Maybe they spent too much time reading Asymco, who predicted Android would never attain more than 15% of the market and would have less than Windows.

"What do you have to believe for an Android dominated future?":

http://www.asymco.com/2010/11/03/what-do-you-have-to-believe...

if you read his piece, back in 2010, it still was believed that RIM and Nokia could hold their marketshare through BB and Windows Mobile.

what mr. dediu did not foresee was the complete ineptitude of two major players to accomplish anything. billions of dollars were wasted by these companies, it is quite amazing. therein lies the reason for nokia being gone in 2013 and blackberry laying off 40% of its staff.

the technology world is quite remarkable in its speed of change and unbelievablly massive changes of output quality. a market-defining leader can turn to a pile of steaming shit within a couple of years. imagine BMW producing Lada-style cars within the next product cycle.

and this closes the circle to the BW piece and Mr.Cook's statement - innovate or die.

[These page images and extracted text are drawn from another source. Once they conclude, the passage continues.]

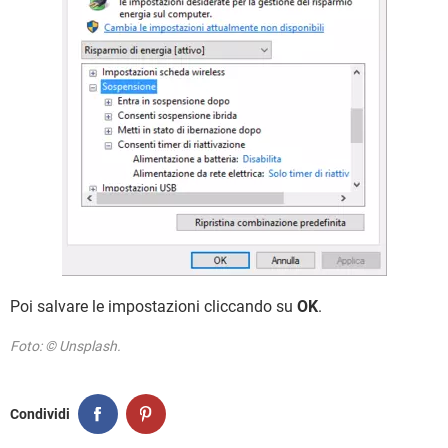
Poi salvare le impostazioni cliccando su
OK
.
Foto: © Unsplash.
Condividi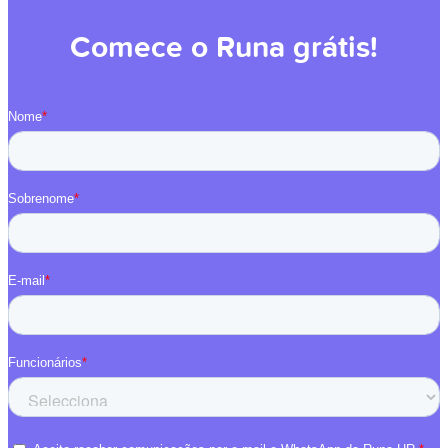
Comece o Runa grátis!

So, I read the article and your summary is very poor - quite intellectually dishonest, really. He clearly lays out the conditions which would have to hold for Android to grow significantly, and it turned out that they were met (Nokia collapsed, Windows proved unable to compete with free, and Samsung was able to establish a viable Android business)
Well, that interpretation of the article ignores how Deidu was constantly saying it is unlikely these conditions would come to be (he says "unlikely" that Android licensing will beat Windows Phone's licensing, Android dominating is "wishful thinking"). Seems like your view is Deidu couldn't be wrong. If Android didn't become very successful, Deidu predicted it. If Android did, Deidu predicted it merely by saying there was a small possibility of it happening.
My view is that it's a fine article, that correctly identifies the issues that you need to address to make a prediction about the market. That's a good piece of analysis.

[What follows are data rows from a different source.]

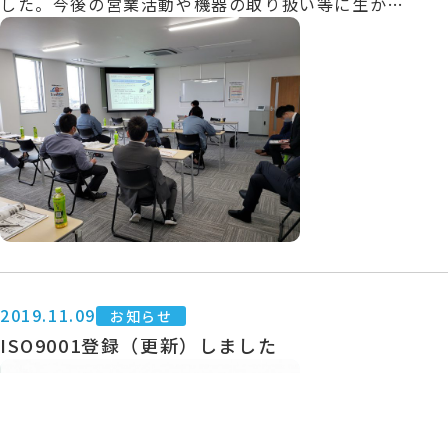
した。今後の営業活動や機器の取り扱い等に生かし
ていければと思います。
2019.11.09
お知らせ
ISO9001登録（更新）しました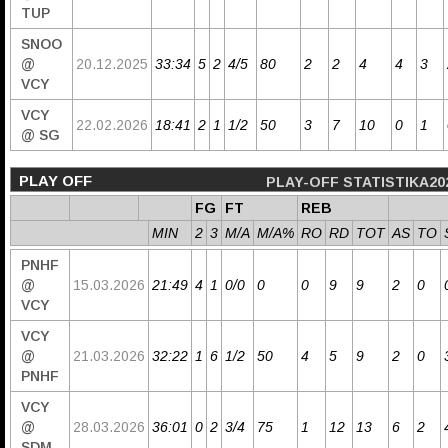
TUP
SNOO
@
20.12.2025
33:34
5
2
4/5
80
2
2
4
4
3
VCY
VCY
22.02.2026
18:41
2
1
1/2
50
3
7
10
0
1
@ SG
PLAY OFF
PLAY-OFF STATISTIKA20
FG
FT
REB
MIN
2
3
M/A
M/A%
RO
RD
TOT
AS
TO
PNHF
@
15.03.2026
21:49
4
1
0/0
0
0
9
9
2
0
VCY
VCY
@
21.03.2026
32:22
1
6
1/2
50
4
5
9
2
0
PNHF
VCY
@
28.03.2026
36:01
0
2
3/4
75
1
12
13
6
2
SDM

His actual prediction is beside the point - he laid it out in enough detail for the reader to intelligently disagree, if they had better information on the drivers he identified.

edit: tl;dr: "I expect iPhone and Android to get 20% share each." -- Horace Dediu

I quite clearly read his comments in square brackets as his predictions.

"The addressable market for modular solutions will have to grow much faster than that of inter-dependent vendors. [The chart shows in-line growth--again due to the overall growth of the market. The green guys above won't just roll over.]"

"The split of licenses between Android and Windows Phone within the addressable market must favor Android. [Again, this is unlikely]"

And his conclusion:

"In the end, the real limitation is that the brown area itself is not going to get disproportionately large. Android is limited by its addressable market and that market is a lot smaller than the whole market."

That's a clear, and clearly wrong, prediction. He lists a whole bunch of specific things that could go either way and predicts one consistent direction for all of them and they all came down the other way. That's a comprehensive failure.

He calls Android dominance "wishful thinking" and links that phrase to another of his pieces in which he says this:

"That simply means that no single platform can win a disproportionate share because it would threaten the balance of control the operators require. So talk of “dominance” of one platform or another is hyperbole. The most likely scenario is an even distribution of share between 4 or 5 competitors, so I expect iPhone and Android to get 20% share each."

So he was right about the iPhone (though they seem to have peaked), and wrong about the other 3/4 competitors in the market.

I suffer from mobile device analysis fatigue. Further who are all these analysts that get quoted in these articles? Is that their job to take stock of the mobile space and say things like “One thing that clearly surprised Apple and everyone else was how quickly Android took off,” says analyst Horace Dediu of Asymco, a research firm in Helsinki.

Did he talk to Apple? did they call him and say "Horace, this really surprised us." This is just pure speculation and a ridiculous statement.